## TRY IT
The lines from the top of the data down to the line with "right front paw: (518, 913)" should be repeated exactly, both ends included.
DATA FOR THIS TASK START
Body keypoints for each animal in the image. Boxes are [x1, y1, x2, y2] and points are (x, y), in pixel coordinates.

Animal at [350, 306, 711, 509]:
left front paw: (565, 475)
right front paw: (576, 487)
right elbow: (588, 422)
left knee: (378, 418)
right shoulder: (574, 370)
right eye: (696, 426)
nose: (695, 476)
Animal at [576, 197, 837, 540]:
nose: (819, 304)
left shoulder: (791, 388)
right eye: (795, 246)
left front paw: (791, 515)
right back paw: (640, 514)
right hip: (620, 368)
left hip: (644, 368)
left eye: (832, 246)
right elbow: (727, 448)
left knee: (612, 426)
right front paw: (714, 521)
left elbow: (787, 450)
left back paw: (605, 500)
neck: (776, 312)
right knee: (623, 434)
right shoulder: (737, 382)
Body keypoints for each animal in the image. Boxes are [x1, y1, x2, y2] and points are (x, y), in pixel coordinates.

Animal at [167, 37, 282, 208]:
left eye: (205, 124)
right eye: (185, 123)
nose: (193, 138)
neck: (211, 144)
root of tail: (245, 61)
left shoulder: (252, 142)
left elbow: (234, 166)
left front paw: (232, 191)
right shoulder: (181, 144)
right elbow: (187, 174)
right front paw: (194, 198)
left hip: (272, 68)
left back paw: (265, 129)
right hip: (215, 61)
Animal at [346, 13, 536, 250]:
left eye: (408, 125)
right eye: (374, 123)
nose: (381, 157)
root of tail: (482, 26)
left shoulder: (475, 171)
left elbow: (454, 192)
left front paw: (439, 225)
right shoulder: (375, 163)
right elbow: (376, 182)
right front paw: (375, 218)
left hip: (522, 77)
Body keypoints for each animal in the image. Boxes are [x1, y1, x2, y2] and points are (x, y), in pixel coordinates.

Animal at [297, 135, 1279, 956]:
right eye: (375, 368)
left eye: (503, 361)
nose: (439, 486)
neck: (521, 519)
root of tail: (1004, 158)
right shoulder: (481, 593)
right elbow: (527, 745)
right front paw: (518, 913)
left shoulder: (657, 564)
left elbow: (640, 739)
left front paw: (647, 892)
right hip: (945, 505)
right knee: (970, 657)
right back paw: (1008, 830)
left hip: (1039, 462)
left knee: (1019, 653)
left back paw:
DATA FOR THIS TASK END
## ANSWER FOR THE TASK
Body keypoints for each animal in the image. Boxes are [x1, y1, x2, y2] and points are (x, y), in pixel coordinates.

Animal at [350, 306, 711, 509]:
left front paw: (565, 475)
right front paw: (576, 487)
right elbow: (588, 422)
left knee: (378, 418)
right shoulder: (574, 370)
right eye: (696, 426)
nose: (695, 476)
Animal at [576, 197, 837, 540]:
nose: (819, 304)
left shoulder: (791, 388)
right eye: (795, 246)
left front paw: (791, 515)
right back paw: (640, 514)
right hip: (620, 368)
left hip: (644, 368)
left eye: (832, 246)
right elbow: (727, 448)
left knee: (612, 426)
right front paw: (714, 521)
left elbow: (787, 450)
left back paw: (605, 500)
neck: (776, 312)
right knee: (623, 434)
right shoulder: (737, 382)
Body keypoints for each animal in the image. Boxes are [x1, y1, x2, y2] and points are (x, y), in pixel coordinates.

Animal at [167, 37, 282, 208]:
left eye: (205, 124)
right eye: (185, 123)
nose: (193, 138)
neck: (211, 144)
root of tail: (245, 61)
left shoulder: (252, 142)
left elbow: (234, 166)
left front paw: (232, 191)
right shoulder: (181, 144)
right elbow: (187, 174)
right front paw: (194, 198)
left hip: (272, 68)
left back paw: (265, 129)
right hip: (215, 61)
Animal at [346, 13, 536, 250]:
left eye: (408, 125)
right eye: (374, 123)
nose: (381, 157)
root of tail: (482, 26)
left shoulder: (475, 171)
left elbow: (454, 192)
left front paw: (439, 225)
right shoulder: (375, 163)
right elbow: (376, 182)
right front paw: (375, 218)
left hip: (522, 77)
Body keypoints for each animal in the image. Boxes are [x1, y1, x2, y2] and points are (x, y), in pixel coordinates.

Animal at [297, 135, 1279, 956]:
right eye: (375, 368)
left eye: (503, 361)
nose: (439, 486)
neck: (521, 519)
root of tail: (1004, 158)
right shoulder: (481, 593)
right elbow: (527, 745)
right front paw: (518, 913)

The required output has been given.